SOD and polyethylene glycol (PEG)-conjugated SOD (PEG-SOD): In humans, the three forms of SOD are SOD1 (Cu/Zn-SOD), SOD2 (Mn-SOD), and SOD3 (Cu/Zn-SOD), which are respectively sited in the cytoplasm, mitochondria, and outside the cell. In cats, the administration of SOD reverses the microvascular dysfunction post-TBI [113]. Transgenic mice overexpressing human Cu/Zn SOD activity have reduced acute injuries, prevented brain edema, and inhibited BBB permeability following TBI [114,115]. Studies using both Cu/Zn-SOD and Mn-SOD transgenic and knockout mice have further solidified the protective role of these enzymes against head trauma [115,116,117,118,119]. In a randomized controlled phase-II trial with more metabolically stable PEG-SOD (2000–10,000 U/kg intravenously administered 4 h post-TBI), the higher doses (5000 and 10,000 U/kg) decreased the duration when ICP > 20 mm of Hg. There was a statistically significant improvement in patient outcomes measured using the Glasgow Outcome Scale (GOS) at 3 and 6 months post-injury between patients who received placebo and those who received 10,000 U/kg PEG-SOD [120]. However, a subsequent larger phase-III randomized trial with higher doses of PEG-SOD (10,000 or 20,000 U/kg within 8 h post-TBI failed to show significant improvement in neurological outcomes or patient survival [121]. Nevertheless, it is imperative to shed light on a 4-h difference in the time of administration of PEG-SOD post-injury between these two trials.

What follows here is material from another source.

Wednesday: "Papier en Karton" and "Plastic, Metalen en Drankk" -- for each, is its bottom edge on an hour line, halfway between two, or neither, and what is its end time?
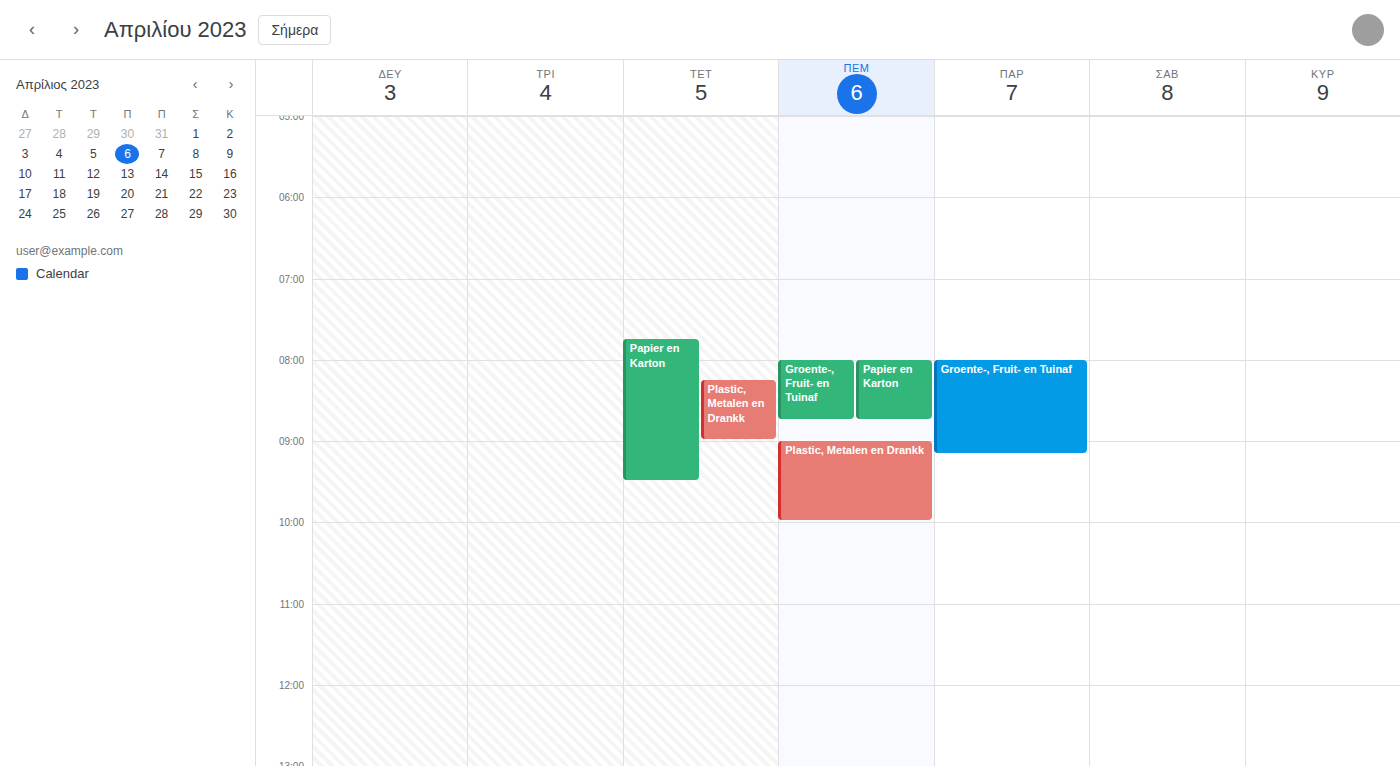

OPC-14117: The superoxide radical scavenger “OPC-14117” reduced cortical damage and improved neuronal survival and cognitive functions following CCI in rats [122]. A controlled randomized trial assessing the safety of OPC-14117 (240 mg per day) in HIV-associated cognitive impairment found it to be tolerable and resulted in improvement of clinical global impression scale scores and nonsignificant enhancement of cognitive test scores [123]. In light of the neuroprotective effects of OPC-14117 in this preclinical TBI study and the safety of use in humans, the potential benefits of OPC-14117 treatment after TBI are worth investigating.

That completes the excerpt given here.